**PROBLEM REQUIREMENTS**
Output every line of text in the data below with no changes, omitting the pictures.

-- DATA TO EXAMINE follows --

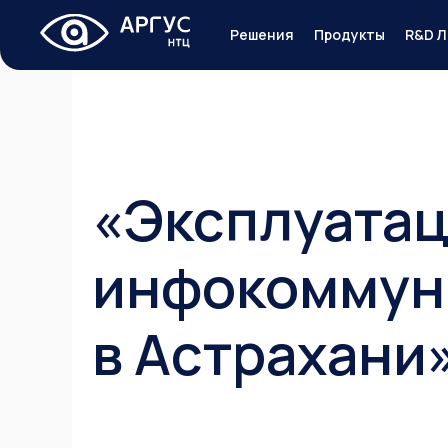
Решения
Продукты
R&D Л
«Эксплуата
инфокоммун
в Астрахани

-- DATA TO EXAMINE concluded --

**TASK RESPONSE**
Решения
Продукты
R&D Л
«Эксплуата
инфокоммун
в Астрахани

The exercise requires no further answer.